What you will do: Find every line in the items below that contains the word "plants", with case taken into account, and copy each such line.

Provided data section start

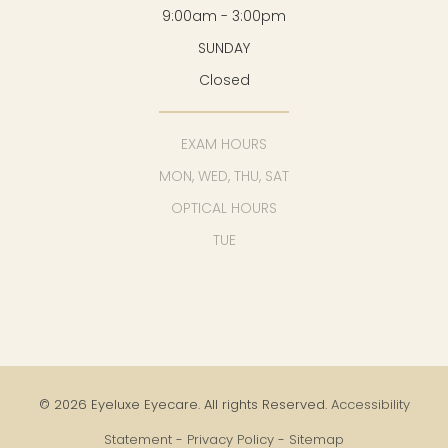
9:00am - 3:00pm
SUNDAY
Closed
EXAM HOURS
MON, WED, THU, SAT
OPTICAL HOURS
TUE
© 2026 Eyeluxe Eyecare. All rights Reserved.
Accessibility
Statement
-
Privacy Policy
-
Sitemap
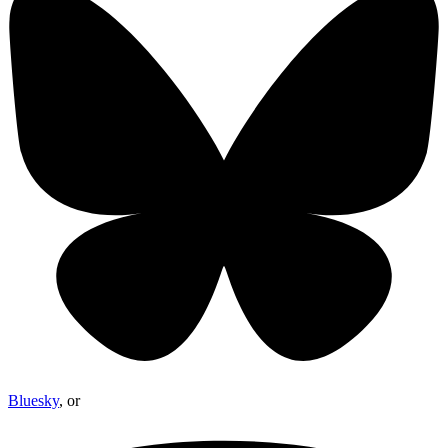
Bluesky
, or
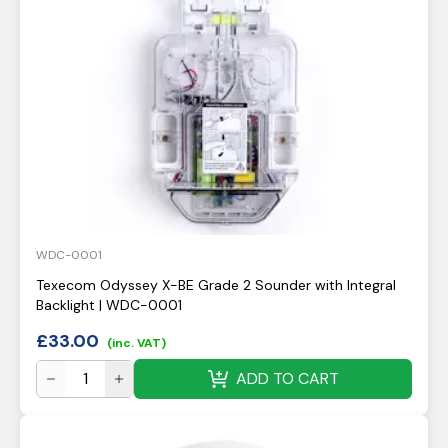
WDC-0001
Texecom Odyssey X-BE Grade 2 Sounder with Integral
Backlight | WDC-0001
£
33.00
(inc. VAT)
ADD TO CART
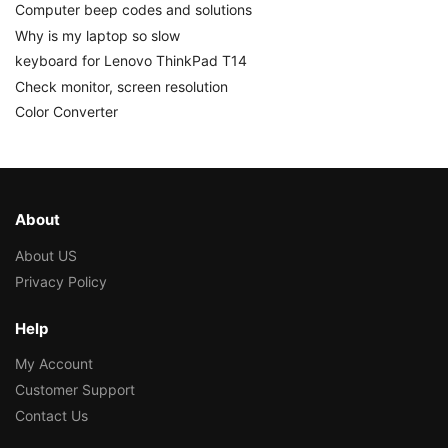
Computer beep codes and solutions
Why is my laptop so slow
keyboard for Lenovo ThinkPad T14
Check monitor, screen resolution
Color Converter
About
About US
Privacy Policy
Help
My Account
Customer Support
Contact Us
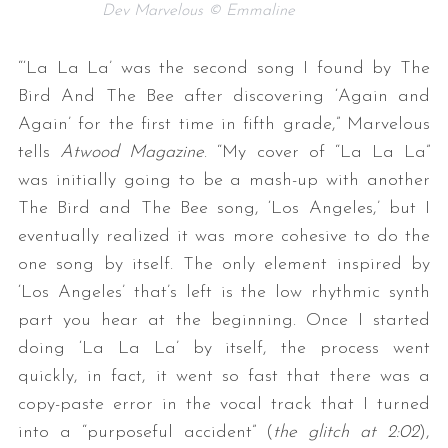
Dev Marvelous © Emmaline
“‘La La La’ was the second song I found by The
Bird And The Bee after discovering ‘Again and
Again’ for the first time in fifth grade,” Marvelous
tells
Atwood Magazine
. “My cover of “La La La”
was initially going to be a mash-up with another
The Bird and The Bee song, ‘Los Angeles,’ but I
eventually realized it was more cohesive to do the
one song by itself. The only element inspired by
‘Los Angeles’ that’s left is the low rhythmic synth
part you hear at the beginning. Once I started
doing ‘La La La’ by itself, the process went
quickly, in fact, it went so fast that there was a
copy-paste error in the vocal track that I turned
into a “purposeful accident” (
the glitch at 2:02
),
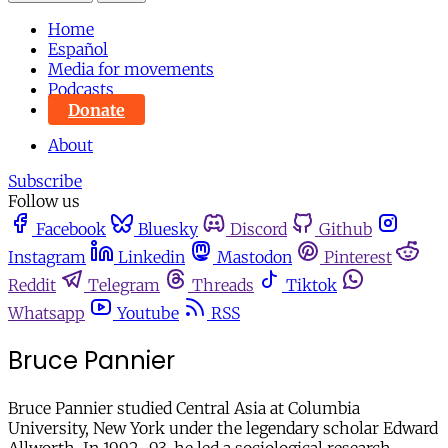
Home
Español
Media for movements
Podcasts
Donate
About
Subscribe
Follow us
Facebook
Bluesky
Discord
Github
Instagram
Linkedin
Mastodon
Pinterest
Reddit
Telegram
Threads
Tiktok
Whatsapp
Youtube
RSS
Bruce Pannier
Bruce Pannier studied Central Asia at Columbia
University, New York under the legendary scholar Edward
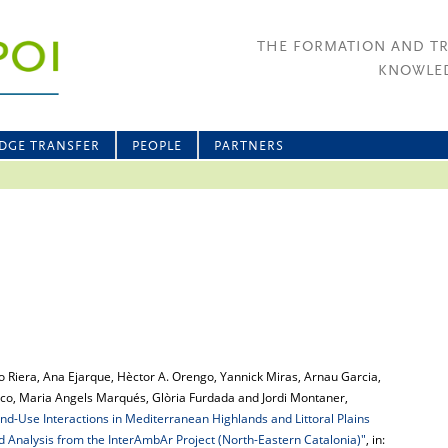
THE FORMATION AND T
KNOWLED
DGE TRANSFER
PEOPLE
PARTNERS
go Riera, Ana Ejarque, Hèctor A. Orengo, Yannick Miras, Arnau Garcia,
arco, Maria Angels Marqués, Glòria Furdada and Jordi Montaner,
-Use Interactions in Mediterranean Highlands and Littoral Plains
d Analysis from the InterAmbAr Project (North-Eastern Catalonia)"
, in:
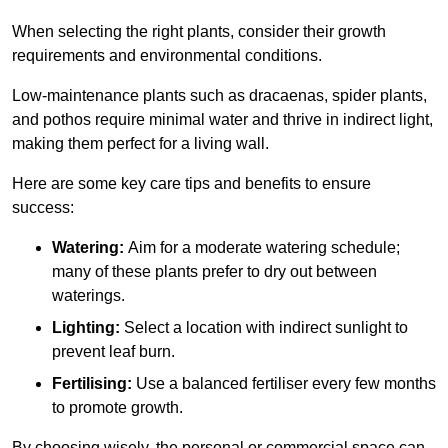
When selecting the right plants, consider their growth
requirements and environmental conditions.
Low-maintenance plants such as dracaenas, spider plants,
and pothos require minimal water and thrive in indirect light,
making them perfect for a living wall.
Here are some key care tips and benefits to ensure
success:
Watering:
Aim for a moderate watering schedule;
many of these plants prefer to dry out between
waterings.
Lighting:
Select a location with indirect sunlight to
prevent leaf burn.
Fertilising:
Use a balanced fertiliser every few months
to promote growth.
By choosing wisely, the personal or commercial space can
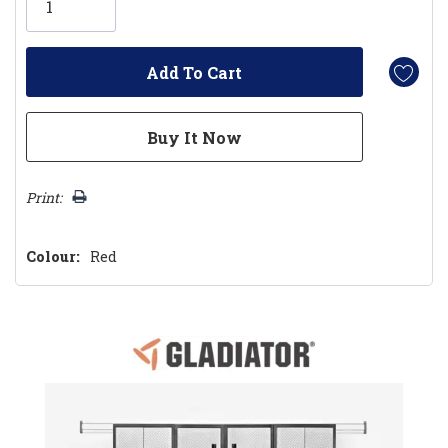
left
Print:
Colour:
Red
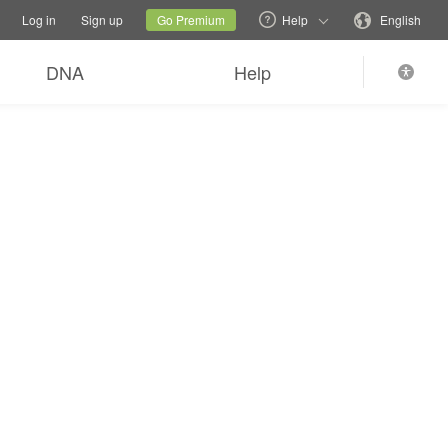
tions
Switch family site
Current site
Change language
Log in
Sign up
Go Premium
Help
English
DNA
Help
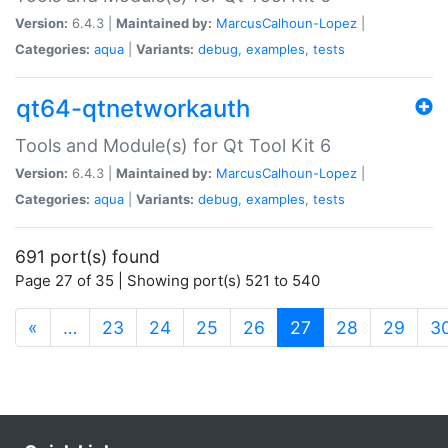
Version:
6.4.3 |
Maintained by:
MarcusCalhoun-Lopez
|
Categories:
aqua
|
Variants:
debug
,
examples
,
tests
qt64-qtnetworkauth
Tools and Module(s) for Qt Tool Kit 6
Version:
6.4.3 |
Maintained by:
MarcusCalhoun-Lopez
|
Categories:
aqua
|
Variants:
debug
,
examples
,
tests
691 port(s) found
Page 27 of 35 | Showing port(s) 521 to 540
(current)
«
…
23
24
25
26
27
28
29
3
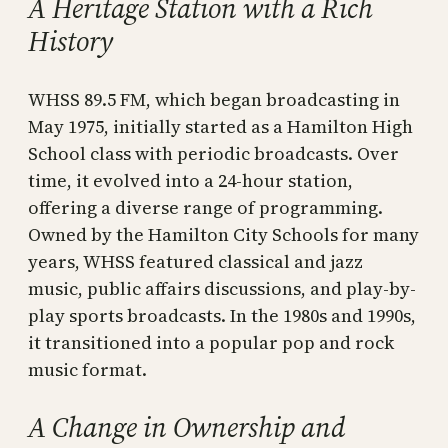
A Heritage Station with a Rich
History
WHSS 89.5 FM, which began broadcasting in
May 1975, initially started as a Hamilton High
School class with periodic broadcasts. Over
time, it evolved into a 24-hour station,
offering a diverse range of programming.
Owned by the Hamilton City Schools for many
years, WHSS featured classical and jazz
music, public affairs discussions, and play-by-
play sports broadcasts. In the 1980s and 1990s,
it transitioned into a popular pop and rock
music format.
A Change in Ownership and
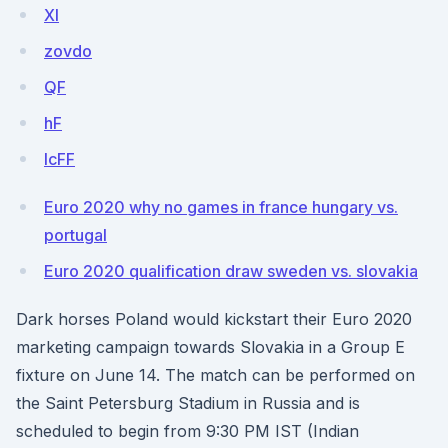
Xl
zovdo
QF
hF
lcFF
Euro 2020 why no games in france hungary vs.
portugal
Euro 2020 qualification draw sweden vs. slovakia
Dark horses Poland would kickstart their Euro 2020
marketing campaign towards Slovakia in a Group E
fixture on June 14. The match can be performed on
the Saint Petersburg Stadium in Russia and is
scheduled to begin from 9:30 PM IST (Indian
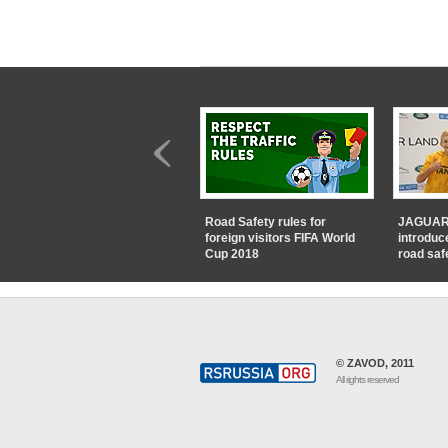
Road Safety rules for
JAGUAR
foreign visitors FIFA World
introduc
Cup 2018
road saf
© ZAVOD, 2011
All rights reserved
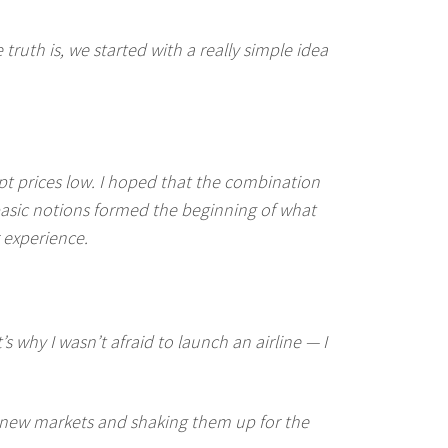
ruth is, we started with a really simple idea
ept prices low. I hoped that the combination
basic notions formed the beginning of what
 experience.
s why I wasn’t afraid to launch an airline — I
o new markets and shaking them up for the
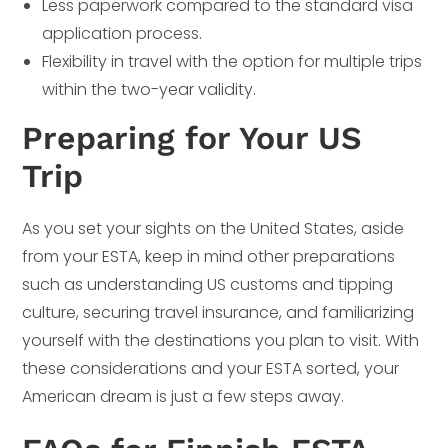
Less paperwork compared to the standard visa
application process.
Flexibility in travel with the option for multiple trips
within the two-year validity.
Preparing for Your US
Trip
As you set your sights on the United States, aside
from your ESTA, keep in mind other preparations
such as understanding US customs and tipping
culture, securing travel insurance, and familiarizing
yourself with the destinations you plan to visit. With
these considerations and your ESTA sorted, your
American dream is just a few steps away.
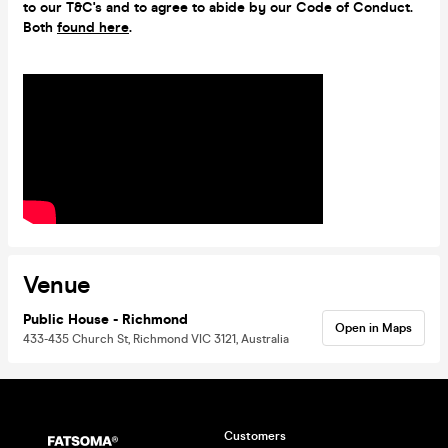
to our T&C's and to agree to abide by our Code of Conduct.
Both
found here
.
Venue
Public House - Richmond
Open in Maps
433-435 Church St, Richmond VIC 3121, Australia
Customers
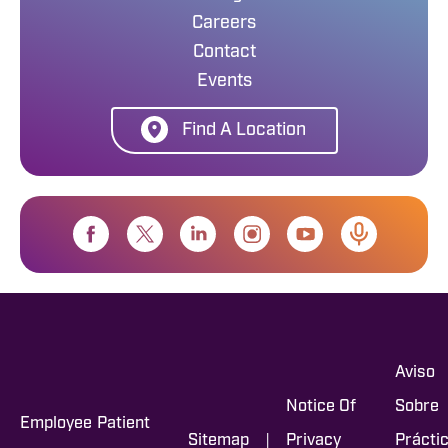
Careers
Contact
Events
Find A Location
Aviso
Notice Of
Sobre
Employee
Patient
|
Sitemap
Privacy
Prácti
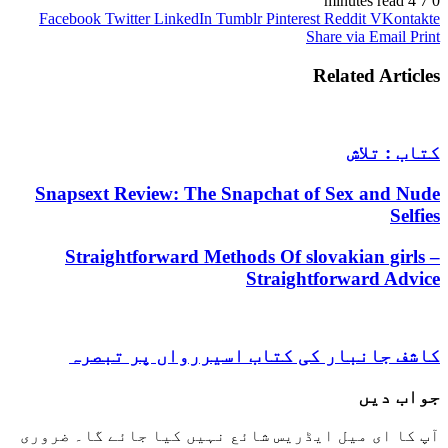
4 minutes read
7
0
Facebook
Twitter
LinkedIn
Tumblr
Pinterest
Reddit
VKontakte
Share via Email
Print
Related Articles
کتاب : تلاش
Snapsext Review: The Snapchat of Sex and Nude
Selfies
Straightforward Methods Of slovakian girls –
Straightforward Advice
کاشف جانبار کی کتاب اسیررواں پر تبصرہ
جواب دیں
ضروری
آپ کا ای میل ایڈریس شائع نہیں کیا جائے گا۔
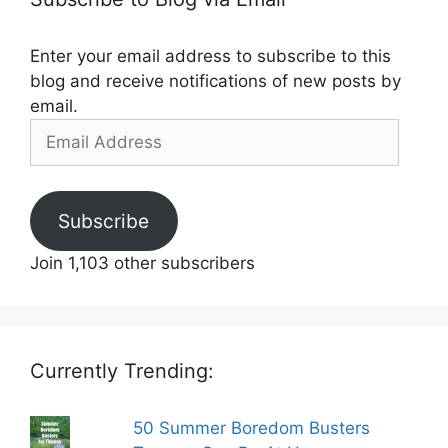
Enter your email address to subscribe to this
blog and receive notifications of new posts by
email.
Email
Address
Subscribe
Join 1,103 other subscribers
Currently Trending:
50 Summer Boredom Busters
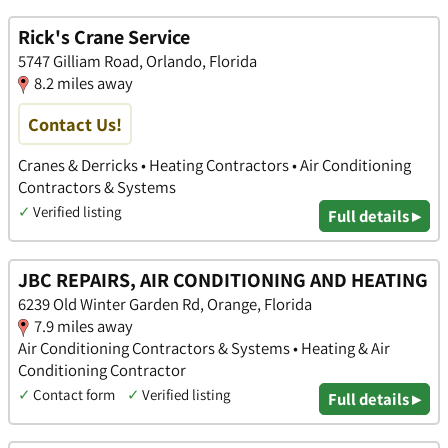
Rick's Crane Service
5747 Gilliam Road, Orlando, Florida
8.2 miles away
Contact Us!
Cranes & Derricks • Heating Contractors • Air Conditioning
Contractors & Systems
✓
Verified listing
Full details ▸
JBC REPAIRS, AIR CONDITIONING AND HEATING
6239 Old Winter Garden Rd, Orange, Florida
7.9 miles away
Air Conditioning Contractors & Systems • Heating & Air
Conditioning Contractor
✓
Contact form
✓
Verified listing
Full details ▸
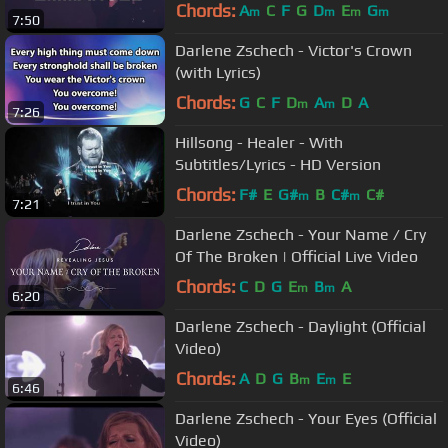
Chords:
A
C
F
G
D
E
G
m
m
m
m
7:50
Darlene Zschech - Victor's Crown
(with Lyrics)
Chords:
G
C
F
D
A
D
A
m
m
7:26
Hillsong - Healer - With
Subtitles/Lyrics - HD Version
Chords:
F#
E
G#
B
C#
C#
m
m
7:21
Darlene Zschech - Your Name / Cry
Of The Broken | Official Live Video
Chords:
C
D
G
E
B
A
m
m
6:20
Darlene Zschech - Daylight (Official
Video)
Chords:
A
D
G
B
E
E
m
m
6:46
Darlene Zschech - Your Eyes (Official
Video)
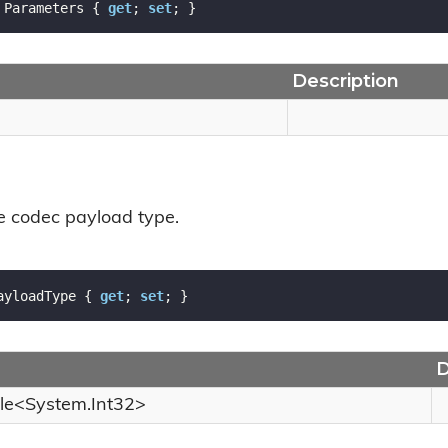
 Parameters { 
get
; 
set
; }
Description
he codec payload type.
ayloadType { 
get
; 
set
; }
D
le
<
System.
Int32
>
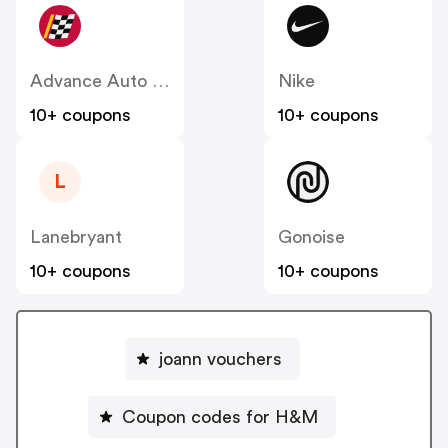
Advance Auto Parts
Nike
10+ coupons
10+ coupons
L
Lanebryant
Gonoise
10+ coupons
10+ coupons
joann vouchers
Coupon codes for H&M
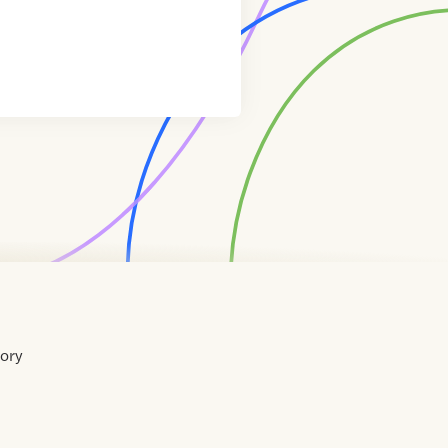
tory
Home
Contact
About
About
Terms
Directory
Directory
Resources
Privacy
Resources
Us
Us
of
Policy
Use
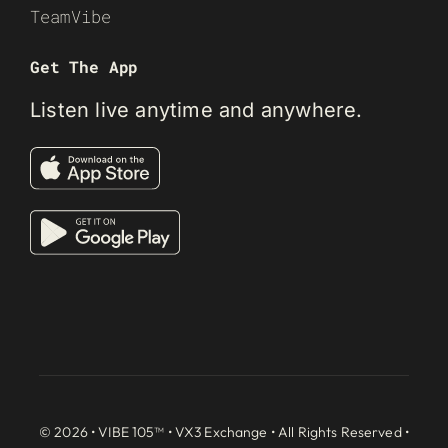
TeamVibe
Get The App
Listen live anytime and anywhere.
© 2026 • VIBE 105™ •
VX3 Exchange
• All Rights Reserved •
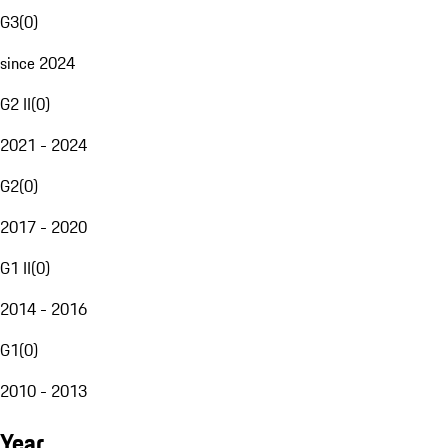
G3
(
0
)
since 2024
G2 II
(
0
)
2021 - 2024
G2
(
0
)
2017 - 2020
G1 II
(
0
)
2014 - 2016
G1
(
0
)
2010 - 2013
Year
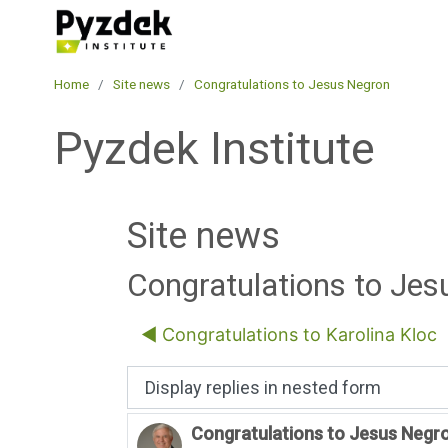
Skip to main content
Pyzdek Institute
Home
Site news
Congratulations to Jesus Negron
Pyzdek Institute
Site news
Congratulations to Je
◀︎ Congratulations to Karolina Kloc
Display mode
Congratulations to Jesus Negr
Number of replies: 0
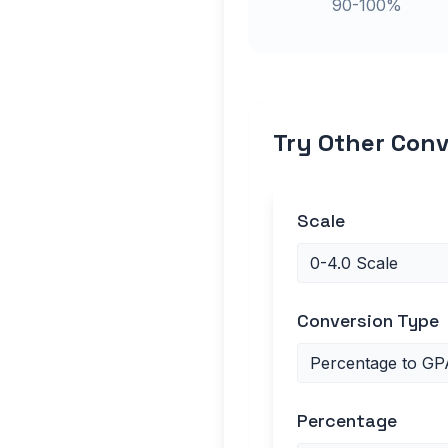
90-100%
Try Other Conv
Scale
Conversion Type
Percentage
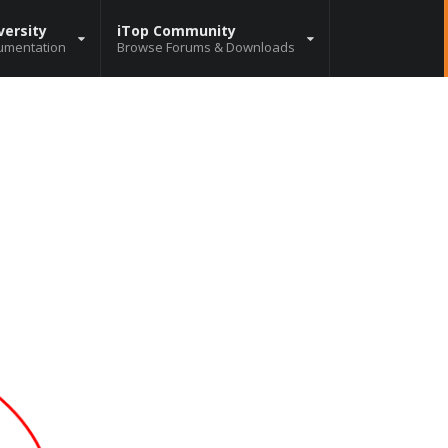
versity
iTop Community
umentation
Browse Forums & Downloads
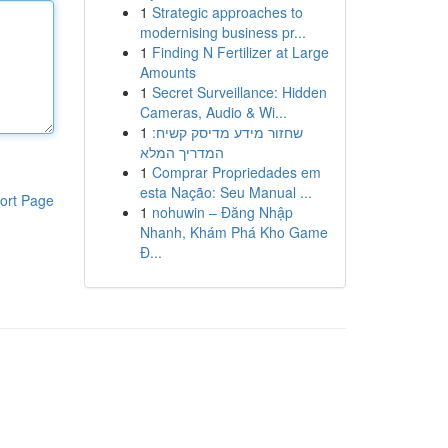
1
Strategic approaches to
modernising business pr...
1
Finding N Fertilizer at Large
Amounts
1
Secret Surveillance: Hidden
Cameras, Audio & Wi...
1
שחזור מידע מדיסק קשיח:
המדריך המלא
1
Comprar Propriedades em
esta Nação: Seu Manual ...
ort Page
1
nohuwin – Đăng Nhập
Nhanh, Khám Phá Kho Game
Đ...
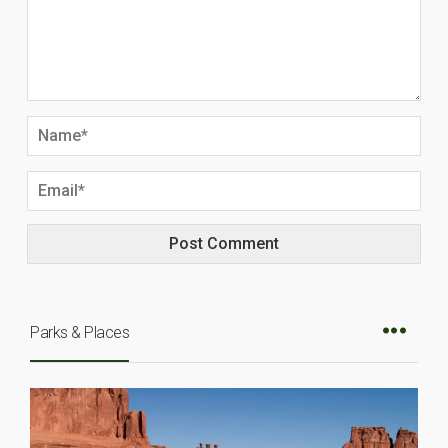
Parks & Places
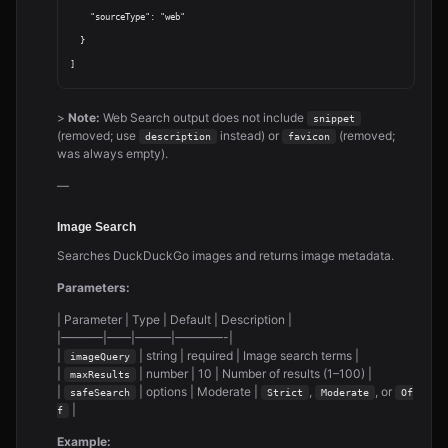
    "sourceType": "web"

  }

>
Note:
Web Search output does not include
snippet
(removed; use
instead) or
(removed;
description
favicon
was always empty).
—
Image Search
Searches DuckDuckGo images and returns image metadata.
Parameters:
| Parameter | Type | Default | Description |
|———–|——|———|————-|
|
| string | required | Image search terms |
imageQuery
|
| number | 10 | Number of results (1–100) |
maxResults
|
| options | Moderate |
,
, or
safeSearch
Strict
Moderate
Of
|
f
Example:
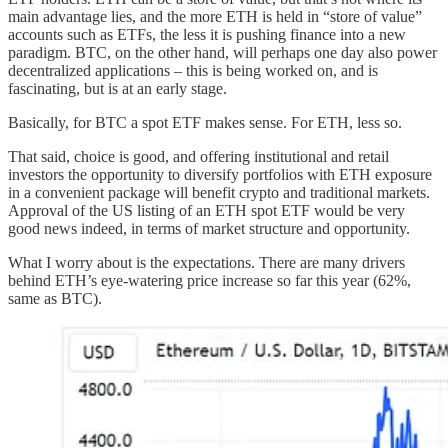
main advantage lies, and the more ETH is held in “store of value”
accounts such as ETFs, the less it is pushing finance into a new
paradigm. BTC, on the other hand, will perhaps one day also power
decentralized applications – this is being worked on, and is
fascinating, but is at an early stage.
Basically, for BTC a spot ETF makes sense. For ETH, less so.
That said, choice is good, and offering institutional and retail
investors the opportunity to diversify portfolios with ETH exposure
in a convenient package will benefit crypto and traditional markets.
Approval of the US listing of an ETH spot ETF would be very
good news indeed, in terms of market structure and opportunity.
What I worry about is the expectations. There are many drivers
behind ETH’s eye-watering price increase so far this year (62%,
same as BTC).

Provided data section end

Finished exercise:
When selecting the right plants, consider their growth
Low-maintenance plants such as dracaenas, spider plants,
many of these plants prefer to dry out between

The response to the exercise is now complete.